▸ **Available data**
----------
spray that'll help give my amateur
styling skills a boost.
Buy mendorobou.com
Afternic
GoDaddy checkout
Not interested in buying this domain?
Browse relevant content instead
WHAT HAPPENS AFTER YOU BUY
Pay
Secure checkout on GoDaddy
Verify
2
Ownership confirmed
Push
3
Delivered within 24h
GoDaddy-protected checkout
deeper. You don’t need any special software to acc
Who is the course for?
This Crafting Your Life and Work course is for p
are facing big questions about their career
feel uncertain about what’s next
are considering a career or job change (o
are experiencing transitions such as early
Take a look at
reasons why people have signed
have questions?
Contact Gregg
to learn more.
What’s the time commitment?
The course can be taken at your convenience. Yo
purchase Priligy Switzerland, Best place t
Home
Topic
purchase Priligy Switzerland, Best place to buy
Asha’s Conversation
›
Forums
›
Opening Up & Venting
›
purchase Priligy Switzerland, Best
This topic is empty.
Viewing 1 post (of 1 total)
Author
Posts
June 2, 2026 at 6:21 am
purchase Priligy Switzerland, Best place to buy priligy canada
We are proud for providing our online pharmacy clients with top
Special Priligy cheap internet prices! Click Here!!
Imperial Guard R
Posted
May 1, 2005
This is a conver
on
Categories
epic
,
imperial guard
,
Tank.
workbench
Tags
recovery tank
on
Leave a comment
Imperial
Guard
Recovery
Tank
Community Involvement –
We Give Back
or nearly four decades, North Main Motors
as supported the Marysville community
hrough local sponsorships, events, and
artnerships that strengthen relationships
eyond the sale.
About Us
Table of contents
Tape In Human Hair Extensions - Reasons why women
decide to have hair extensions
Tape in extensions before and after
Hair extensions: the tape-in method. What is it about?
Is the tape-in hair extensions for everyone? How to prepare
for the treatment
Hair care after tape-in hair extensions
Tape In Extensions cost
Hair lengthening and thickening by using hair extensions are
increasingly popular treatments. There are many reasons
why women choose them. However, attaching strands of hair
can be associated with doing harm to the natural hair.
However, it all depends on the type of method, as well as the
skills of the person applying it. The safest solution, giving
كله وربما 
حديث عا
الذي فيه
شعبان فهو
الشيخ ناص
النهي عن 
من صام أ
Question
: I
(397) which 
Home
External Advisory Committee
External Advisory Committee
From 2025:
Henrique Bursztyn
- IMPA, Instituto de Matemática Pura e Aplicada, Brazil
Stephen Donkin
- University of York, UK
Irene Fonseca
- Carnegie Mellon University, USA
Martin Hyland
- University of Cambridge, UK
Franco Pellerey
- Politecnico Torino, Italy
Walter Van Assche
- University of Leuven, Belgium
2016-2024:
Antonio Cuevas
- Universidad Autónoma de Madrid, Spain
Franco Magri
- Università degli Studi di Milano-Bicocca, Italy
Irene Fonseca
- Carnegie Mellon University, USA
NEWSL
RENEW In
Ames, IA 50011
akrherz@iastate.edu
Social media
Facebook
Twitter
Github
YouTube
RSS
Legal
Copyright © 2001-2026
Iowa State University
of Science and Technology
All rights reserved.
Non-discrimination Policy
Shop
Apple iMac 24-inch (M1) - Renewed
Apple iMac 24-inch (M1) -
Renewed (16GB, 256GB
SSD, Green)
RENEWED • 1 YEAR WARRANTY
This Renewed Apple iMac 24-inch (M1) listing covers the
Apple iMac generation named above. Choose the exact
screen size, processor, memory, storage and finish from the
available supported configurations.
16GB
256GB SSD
----------
▸ **Task instructions**
Can you lay out every line of the entries above as a numbered list, skipping any blank lines?

▸ **Task output**
1. spray that'll help give my amateur
2. styling skills a boost.
3. Buy mendorobou.com
4. Afternic
5. GoDaddy checkout
6. Not interested in buying this domain?
7. Browse relevant content instead
8. WHAT HAPPENS AFTER YOU BUY
9. Pay
10. Secure checkout on GoDaddy
11. Verify
12. 2
13. Ownership confirmed
14. Push
15. 3
16. Delivered within 24h
17. GoDaddy-protected checkout
18. deeper. You don’t need any special software to acc
19. Who is the course for?
20. This Crafting Your Life and Work course is for p
21. are facing big questions about their career
22. feel uncertain about what’s next
23. are considering a career or job change (o
24. are experiencing transitions such as early
25. Take a look at
26. reasons why people have signed
27. have questions?
28. Contact Gregg
29. to learn more.
30. What’s the time commitment?
31. The course can be taken at your convenience. Yo
32. purchase Priligy Switzerland, Best place t
33. Home
34. Topic
35. purchase Priligy Switzerland, Best place to buy
36. Asha’s Conversation
37. ›
38. Forums
39. ›
40. Opening Up & Venting
41. ›
42. purchase Priligy Switzerland, Best
43. This topic is empty.
44. Viewing 1 post (of 1 total)
45. Author
46. Posts
47. June 2, 2026 at 6:21 am
48. purchase Priligy Switzerland, Best place to buy priligy canada
49. We are proud for providing our online pharmacy clients with top
50. Special Priligy cheap internet prices! Click Here!!
51. Imperial Guard R
52. Posted
53. May 1, 2005
54. This is a conver
55. on
56. Categories
57. epic
58. ,
59. imperial guard
60. ,
61. Tank.
62. workbench
63. Tags
64. recovery tank
65. on
66. Leave a comment
67. Imperial
68. Guard
69. Recovery
70. Tank
71. Community Involvement –
72. We Give Back
73. or nearly four decades, North Main Motors
74. as supported the Marysville community
75. hrough local sponsorships, events, and
76. artnerships that strengthen relationships
77. eyond the sale.
78. About Us
79. Table of contents
80. Tape In Human Hair Extensions - Reasons why women
81. decide to have hair extensions
82. Tape in extensions before and after
83. Hair extensions: the tape-in method. What is it about?
84. Is the tape-in hair extensions for everyone? How to prepare
85. for the treatment
86. Hair care after tape-in hair extensions
87. Tape In Extensions cost
88. Hair lengthening and thickening by using hair extensions are
89. increasingly popular treatments. There are many reasons
90. why women choose them. However, attaching strands of hair
91. can be associated with doing harm to the natural hair.
92. However, it all depends on the type of method, as well as the
93. skills of the person applying it. The safest solution, giving
94. كله وربما 
95. حديث عا
96. الذي فيه
97. شعبان فهو
98. الشيخ ناص
99. النهي عن 
100. من صام أ
101. Question
102. : I
103. (397) which 
104. Home
105. External Advisory Committee
106. External Advisory Committee
107. From 2025:
108. Henrique Bursztyn
109. - IMPA, Instituto de Matemática Pura e Aplicada, Brazil
110. Stephen Donkin
111. - University of York, UK
112. Irene Fonseca
113. - Carnegie Mellon University, USA
114. Martin Hyland
115. - University of Cambridge, UK
116. Franco Pellerey
117. - Politecnico Torino, Italy
118. Walter Van Assche
119. - University of Leuven, Belgium
120. 2016-2024:
121. Antonio Cuevas
122. - Universidad Autónoma de Madrid, Spain
123. Franco Magri
124. - Università degli Studi di Milano-Bicocca, Italy
125. Irene Fonseca
126. - Carnegie Mellon University, USA
127. NEWSL
128. RENEW In
129. Ames, IA 50011
130. akrherz@iastate.edu
131. Social media
132. Facebook
133. Twitter
134. Github
135. YouTube
136. RSS
137. Legal
138. Copyright © 2001-2026
139. Iowa State University
140. of Science and Technology
141. All rights reserved.
142. Non-discrimination Policy
143. Shop
144. Apple iMac 24-inch (M1) - Renewed
145. Apple iMac 24-inch (M1) -
146. Renewed (16GB, 256GB
147. SSD, Green)
148. RENEWED • 1 YEAR WARRANTY
149. This Renewed Apple iMac 24-inch (M1) listing covers the
150. Apple iMac generation named above. Choose the exact
151. screen size, processor, memory, storage and finish from the
152. available supported configurations.
153. 16GB
154. 256GB SSD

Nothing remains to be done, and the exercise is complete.